Start of Recorded data

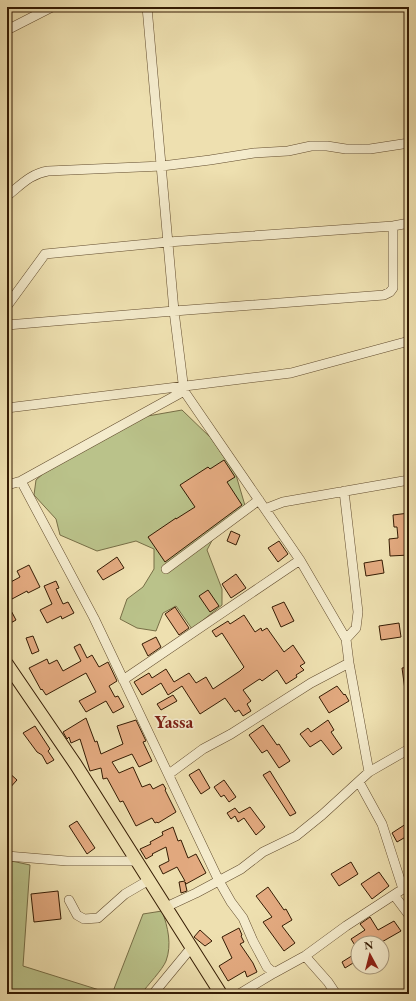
<svg xmlns="http://www.w3.org/2000/svg" width="416" height="1001" font-family="'EB Garamond',serif">
<rect width="100%" height="100%" fill="#eee0b0"/>
<filter id="stains"><feTurbulence type="fractalNoise" baseFrequency=".005" numOctaves="4"/><feColorMatrix values="0 0 0 0 .2 0 0 0 0 .09 0 0 0 0 .02 0 0 0 .5 -.17"/></filter>
<radialGradient id="worn" r=".72"><stop offset=".6" stop-color="#630" stop-opacity="0"/><stop offset="1" stop-color="#630" stop-opacity=".3"/></radialGradient>
<path fill="#bac28a" stroke="#776e46" d="M182,410L211,438L236,475L246,509L216,533L207,550L222,589V605L192,629L176,606L163,613L156,631L137,628L120,619L127,599L143,587L154,569V549L136,541L97,551L60,535L56,519L34,495L36,480L54,464L142,417Z
M7,860L30,865L23,966L112,994L143,914L162,911C168,927 172,945 166,961C163,969 147,986 141,994H7Z"/>
<path fill="#e3aa80" stroke="#341b03" d="M224,460L235,477L227,482L242,505L165,562L148,537L176,518V519L195,507L180,485L208,467L210,469Z
M409,513V555L390,556L389,539L398,538L397,527H394L393,515Z
M231,531L240,535L236,545L227,541Z
M279,541L288,554L278,562L268,548Z
M117,557L124,568L103,580L97,571Z
M382,560L384,573L366,576L364,563Z
M29,565L40,587L28,593L27,591L12,599L7,589V584L20,577L17,571Z
M236,574L246,588L231,598L222,584Z
M56,581L59,588L56,589L63,604L68,602L74,613L62,619L61,616L47,623L40,610L52,604L44,586Z
M208,590L219,606L210,612L199,596Z
M284,602L294,621L281,627L272,607Z
M7,603L16,620L7,625Z
M175,607L189,628L179,635L165,614Z
M244,615L255,632L261,628L262,631L267,628L284,652L293,645L305,663L300,666L304,670L296,675L297,677L286,684L277,670L262,681L260,679L258,680L243,690L251,701L247,704L251,711L243,716L239,710L235,712L225,698L200,714L182,686L168,695L161,683L142,695L134,682L149,673L152,678L166,669L174,682L189,673L196,683L206,677L213,689L240,671L244,667L222,633L216,637L212,631L228,621L230,624Z
M399,623L401,637L381,640L379,626Z
M33,636L39,651L32,654L26,638Z
M156,637L161,647L148,656L142,644Z
M80,644L87,658L92,655L99,667L108,662L117,681L109,686L115,697L118,696L124,707L113,713L106,701L86,712L79,701L96,692L86,673L46,695L42,689L41,690L29,668L47,659L49,664L57,660L63,671L81,661L74,647Z
M409,667V690H405L402,668Z
M337,686L344,695L345,694L349,701L329,713L319,697Z
M173,695L177,701L161,710L157,704Z
M86,718L95,742L97,741L101,754L123,744L117,726L136,720L146,741L143,742L152,761L139,767L132,754L112,762L119,773L133,767L142,787L150,784L153,789L163,784L166,789L165,790L176,812L158,823L157,822L155,823L152,818L136,826L123,801L120,802L107,778L103,779L101,768L90,771L80,739L71,743L69,737L67,739L63,732Z
M328,720L334,730L331,732L342,748L333,755L321,740L310,747L300,734L308,728L311,732Z
M263,725L277,745L279,744L290,761L279,768L267,750L262,753L249,735Z
M35,726L50,749L48,751L54,760L47,764L42,755L37,752L23,733Z
M199,769L210,788L201,794L189,775Z
M7,771L17,780L7,791Z
M270,771L296,813L290,816L263,775Z
M224,780L236,797L229,802L224,795L221,797L214,787Z
M250,807L265,827L256,835L244,818L238,822L235,816L231,819L227,813L235,808L239,813Z
M77,821L95,848L87,854L69,826Z
M409,822V835L397,842L392,833Z
M173,827L178,841L181,840L188,858L196,854L206,873L186,884L185,882L187,891L181,893L179,882L185,881L177,867L163,874L159,866L169,861L166,847L152,854L153,855L146,859L140,849L151,844L150,842L163,835L162,832Z
M351,862L358,874L339,886L331,874Z
M379,872L389,886L372,899L361,884Z
M268,887L284,910L286,909L292,920L282,926L295,943L284,951L263,922L272,917L256,896Z
M58,891L61,919L34,922L31,894Z
M370,917L378,930L394,921L401,931L380,943H358V950L351,939L365,930L360,924Z
M239,928L242,935L241,936L244,942L240,944L253,963L257,972L247,977L245,971L228,981L219,966L232,958L222,937Z
M200,930L212,941L205,946L194,937Z
M358,952V960L345,968L342,962Z"/>
<g fill="none" stroke-linecap="round" stroke-linejoin="round">
<g stroke="#624c2e" stroke-width="10">
<path id="minor" d="M147,7L174,311L184,391L300,560L346,639L349,663L311,683L231,734L203,749L169,774
M7,30L52,7
M7,196C21,185 30,174 48,171L162,166L210,160L254,153L288,151L311,146H327L346,149H370L409,143
M7,306L45,254L168,242L393,226L409,223
M7,325L174,311L384,295L390,292L393,288V226
M7,408L291,373L409,341
M21,481L94,618L219,881L231,902L243,918L253,941L267,967L274,973L305,956L346,926L409,885
M7,482L11,484L21,481L184,391
M344,491L358,612L356,628L346,639
M265,509L283,502L409,480
M166,569L259,500
M349,663L369,772
M123,680L300,560
M359,782L382,824L403,889
M7,856L67,861H138
M394,895L409,915
M69,900L77,915L84,919L98,918L125,894L149,880
M166,907L196,893L241,869L263,852L296,836L322,815L369,772L409,749
M305,956L328,982L336,994
M153,994L191,948
M239,994L274,973"/>
</g>
<g stroke="#341b03" stroke-width="14">
<path id="major" d="M7,664L76,765L221,994"/>
</g>
<use href="#minor" stroke="#f4ebcc" stroke-width="9"/>
<use href="#major" stroke="#eee0b0" stroke-width="12"/>
</g>
<g text-anchor="middle" stroke-width="3.5" stroke-linejoin="round" paint-order="stroke">
<g font-size="18" font-weight="bold" fill="#7a1f14" stroke="#f4ebcc">
<text x="174" y="728">Yassa</text>
</g>
</g>
<rect width="416" height="1001" fill="none" stroke="#eee0b0" stroke-width="24"/>
<rect x="8" y="8" width="400" height="985" fill="none" stroke="#341b03" stroke-width="2"/>
<rect x="12" y="12" width="392" height="977" fill="none" stroke="#341b03"/>
<g transform="translate(370 955) rotate(353)"><circle r="19" fill="#f4ebcc" stroke="#a7987c"/>
<path d="M0-3L7 15L0 10L-7 15Z" fill="#8f2418"/>
<text y="-6" font-size="11" font-weight="bold" text-anchor="middle" fill="#341b03">N</text>
</g>
<rect width="100%" height="100%" filter="url(#stains)"/>
<rect width="100%" height="100%" fill="url(#worn)"/>
</svg>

End of Recorded data

Your assignment
Your output should be the full set of entries above, restated word for word and free of pictures.

Task output
<svg xmlns="http://www.w3.org/2000/svg" width="416" height="1001" font-family="'EB Garamond',serif">
<rect width="100%" height="100%" fill="#eee0b0"/>
<filter id="stains"><feTurbulence type="fractalNoise" baseFrequency=".005" numOctaves="4"/><feColorMatrix values="0 0 0 0 .2 0 0 0 0 .09 0 0 0 0 .02 0 0 0 .5 -.17"/></filter>
<radialGradient id="worn" r=".72"><stop offset=".6" stop-color="#630" stop-opacity="0"/><stop offset="1" stop-color="#630" stop-opacity=".3"/></radialGradient>
<path fill="#bac28a" stroke="#776e46" d="M182,410L211,438L236,475L246,509L216,533L207,550L222,589V605L192,629L176,606L163,613L156,631L137,628L120,619L127,599L143,587L154,569V549L136,541L97,551L60,535L56,519L34,495L36,480L54,464L142,417Z
M7,860L30,865L23,966L112,994L143,914L162,911C168,927 172,945 166,961C163,969 147,986 141,994H7Z"/>
<path fill="#e3aa80" stroke="#341b03" d="M224,460L235,477L227,482L242,505L165,562L148,537L176,518V519L195,507L180,485L208,467L210,469Z
M409,513V555L390,556L389,539L398,538L397,527H394L393,515Z
M231,531L240,535L236,545L227,541Z
M279,541L288,554L278,562L268,548Z
M117,557L124,568L103,580L97,571Z
M382,560L384,573L366,576L364,563Z
M29,565L40,587L28,593L27,591L12,599L7,589V584L20,577L17,571Z
M236,574L246,588L231,598L222,584Z
M56,581L59,588L56,589L63,604L68,602L74,613L62,619L61,616L47,623L40,610L52,604L44,586Z
M208,590L219,606L210,612L199,596Z
M284,602L294,621L281,627L272,607Z
M7,603L16,620L7,625Z
M175,607L189,628L179,635L165,614Z
M244,615L255,632L261,628L262,631L267,628L284,652L293,645L305,663L300,666L304,670L296,675L297,677L286,684L277,670L262,681L260,679L258,680L243,690L251,701L247,704L251,711L243,716L239,710L235,712L225,698L200,714L182,686L168,695L161,683L142,695L134,682L149,673L152,678L166,669L174,682L189,673L196,683L206,677L213,689L240,671L244,667L222,633L216,637L212,631L228,621L230,624Z
M399,623L401,637L381,640L379,626Z
M33,636L39,651L32,654L26,638Z
M156,637L161,647L148,656L142,644Z
M80,644L87,658L92,655L99,667L108,662L117,681L109,686L115,697L118,696L124,707L113,713L106,701L86,712L79,701L96,692L86,673L46,695L42,689L41,690L29,668L47,659L49,664L57,660L63,671L81,661L74,647Z
M409,667V690H405L402,668Z
M337,686L344,695L345,694L349,701L329,713L319,697Z
M173,695L177,701L161,710L157,704Z
M86,718L95,742L97,741L101,754L123,744L117,726L136,720L146,741L143,742L152,761L139,767L132,754L112,762L119,773L133,767L142,787L150,784L153,789L163,784L166,789L165,790L176,812L158,823L157,822L155,823L152,818L136,826L123,801L120,802L107,778L103,779L101,768L90,771L80,739L71,743L69,737L67,739L63,732Z
M328,720L334,730L331,732L342,748L333,755L321,740L310,747L300,734L308,728L311,732Z
M263,725L277,745L279,744L290,761L279,768L267,750L262,753L249,735Z
M35,726L50,749L48,751L54,760L47,764L42,755L37,752L23,733Z
M199,769L210,788L201,794L189,775Z
M7,771L17,780L7,791Z
M270,771L296,813L290,816L263,775Z
M224,780L236,797L229,802L224,795L221,797L214,787Z
M250,807L265,827L256,835L244,818L238,822L235,816L231,819L227,813L235,808L239,813Z
M77,821L95,848L87,854L69,826Z
M409,822V835L397,842L392,833Z
M173,827L178,841L181,840L188,858L196,854L206,873L186,884L185,882L187,891L181,893L179,882L185,881L177,867L163,874L159,866L169,861L166,847L152,854L153,855L146,859L140,849L151,844L150,842L163,835L162,832Z
M351,862L358,874L339,886L331,874Z
M379,872L389,886L372,899L361,884Z
M268,887L284,910L286,909L292,920L282,926L295,943L284,951L263,922L272,917L256,896Z
M58,891L61,919L34,922L31,894Z
M370,917L378,930L394,921L401,931L380,943H358V950L351,939L365,930L360,924Z
M239,928L242,935L241,936L244,942L240,944L253,963L257,972L247,977L245,971L228,981L219,966L232,958L222,937Z
M200,930L212,941L205,946L194,937Z
M358,952V960L345,968L342,962Z"/>
<g fill="none" stroke-linecap="round" stroke-linejoin="round">
<g stroke="#624c2e" stroke-width="10">
<path id="minor" d="M147,7L174,311L184,391L300,560L346,639L349,663L311,683L231,734L203,749L169,774
M7,30L52,7
M7,196C21,185 30,174 48,171L162,166L210,160L254,153L288,151L311,146H327L346,149H370L409,143
M7,306L45,254L168,242L393,226L409,223
M7,325L174,311L384,295L390,292L393,288V226
M7,408L291,373L409,341
M21,481L94,618L219,881L231,902L243,918L253,941L267,967L274,973L305,956L346,926L409,885
M7,482L11,484L21,481L184,391
M344,491L358,612L356,628L346,639
M265,509L283,502L409,480
M166,569L259,500
M349,663L369,772
M123,680L300,560
M359,782L382,824L403,889
M7,856L67,861H138
M394,895L409,915
M69,900L77,915L84,919L98,918L125,894L149,880
M166,907L196,893L241,869L263,852L296,836L322,815L369,772L409,749
M305,956L328,982L336,994
M153,994L191,948
M239,994L274,973"/>
</g>
<g stroke="#341b03" stroke-width="14">
<path id="major" d="M7,664L76,765L221,994"/>
</g>
<use href="#minor" stroke="#f4ebcc" stroke-width="9"/>
<use href="#major" stroke="#eee0b0" stroke-width="12"/>
</g>
<g text-anchor="middle" stroke-width="3.5" stroke-linejoin="round" paint-order="stroke">
<g font-size="18" font-weight="bold" fill="#7a1f14" stroke="#f4ebcc">
<text x="174" y="728">Yassa</text>
</g>
</g>
<rect width="416" height="1001" fill="none" stroke="#eee0b0" stroke-width="24"/>
<rect x="8" y="8" width="400" height="985" fill="none" stroke="#341b03" stroke-width="2"/>
<rect x="12" y="12" width="392" height="977" fill="none" stroke="#341b03"/>
<g transform="translate(370 955) rotate(353)"><circle r="19" fill="#f4ebcc" stroke="#a7987c"/>
<path d="M0-3L7 15L0 10L-7 15Z" fill="#8f2418"/>
<text y="-6" font-size="11" font-weight="bold" text-anchor="middle" fill="#341b03">N</text>
</g>
<rect width="100%" height="100%" filter="url(#stains)"/>
<rect width="100%" height="100%" fill="url(#worn)"/>
</svg>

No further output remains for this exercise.